One of the ways that I judge my enjoyment of a book (or a movie) is whether or not I am willing to revisit it. Well, I have now read The Young Lions twice and the others three times each. Twenty-five years from now I plan to read Shaw’s book for a third time.
THE BIG WAR, Anton Myrer, (originally published in 1957)
A reviewer for The Saturday Review made the claim that The Big War was "incomparably the finest novel to come out of World War II..." I don't quite agree with that evaluation (after all, I have read it only twice), but I do think it is a classic. Like the finest novels dealing with that conflict, it was written by a veteran who was able to draw upon his personal experience.
The film adaptation is titled IN LOVE AND WAR (1958).
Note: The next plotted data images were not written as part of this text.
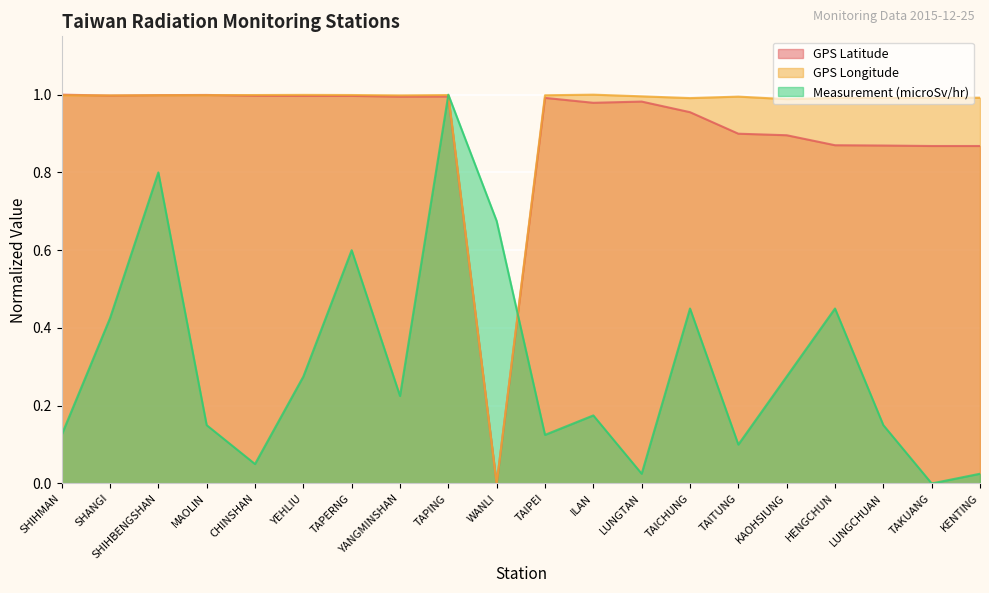

After their last crossing, which series has the higher values: GPS Longitude or Measurement (microSv/hr)?

GPS Longitude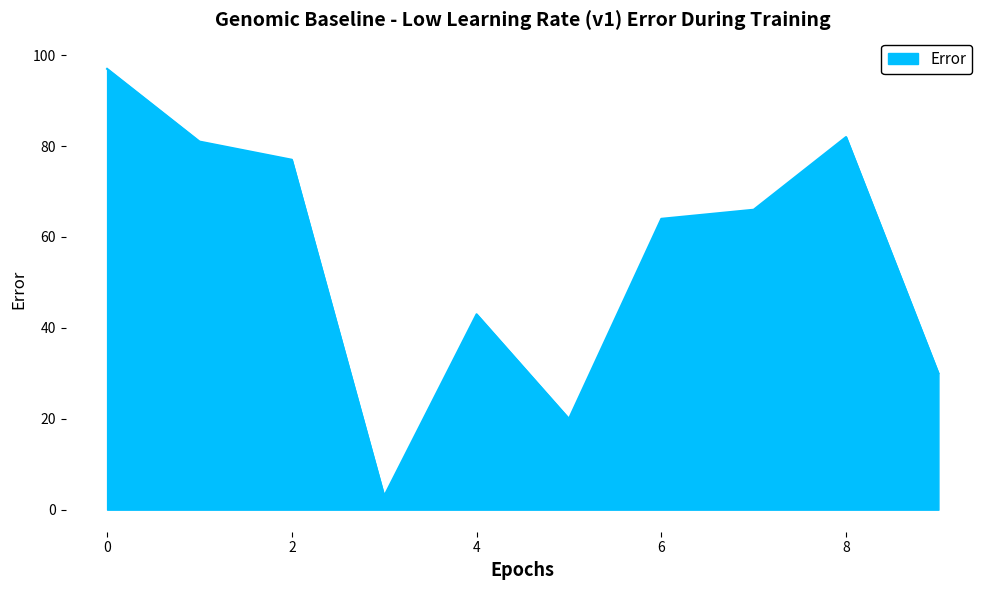

What is the minimum value shown in the chart?

3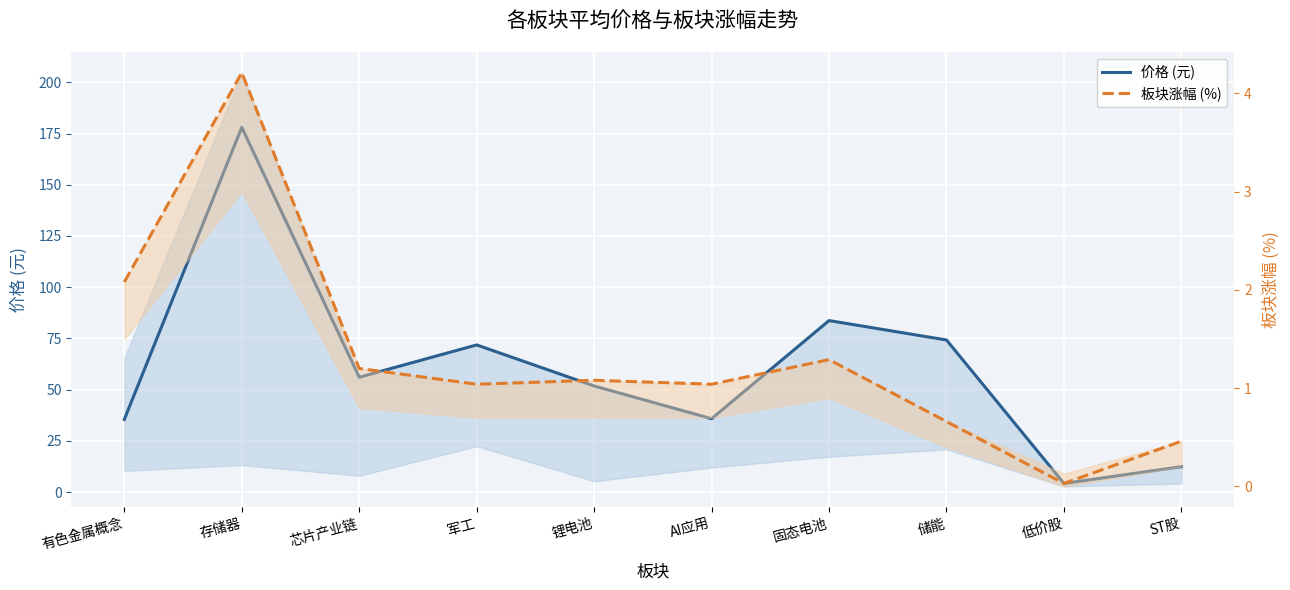

Reading left to right, list all the values displayed in this chart.

价格 (元): 有色金属概念=35.5	存储器=178.0	芯片产业链=56.1	军工=71.8	锂电池=51.8	AI应用=35.8	固态电池=83.7	储能=74.2	低价股=4.2	ST股=12.4
板块涨幅 (%): 有色金属概念=2.1	存储器=4.2	芯片产业链=1.2	军工=1.0	锂电池=1.1	AI应用=1.0	固态电池=1.3	储能=0.7	低价股=0.0	ST股=0.5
QUARTERED SAFE OUT HERE, George MacDonald Fraser, (originally published in 1994)
A memoir written about a young British soldier's experiences in the Burma campaign during World War II. Skillfully written, it reads like a novel. And no wonder. It was written by the author of the hugely popular and critically acclaimed "Flashman" series of historical novels.
THE FORGOTTEN SOLDIER, Guy Sajer, (originally published in 1965)
The author makes the claim that The Forgotten Soldier is an account of his experiences as a teenager in the German army fighting on the Eastern front against Soviet Russia. Some experts believe that it is an authentic memoir while others dispute that claim and insist that it is a novel. Whether memoir or novel, it is a powerful book.
Once Upon a Distant War: David Halberstam, Neil Sheehan, Peter Arnett--Young War Correspondents and Their Early Vietnam Battles, William Prochnau (originally published in 1996)
The following individuals should read this book: 1) anyone interested in the Vietnam War; 2) anyone interested in journalism; 3) anyone not interested in the Vietnam War; 4) anyone not interested in journalism; 4) everyone.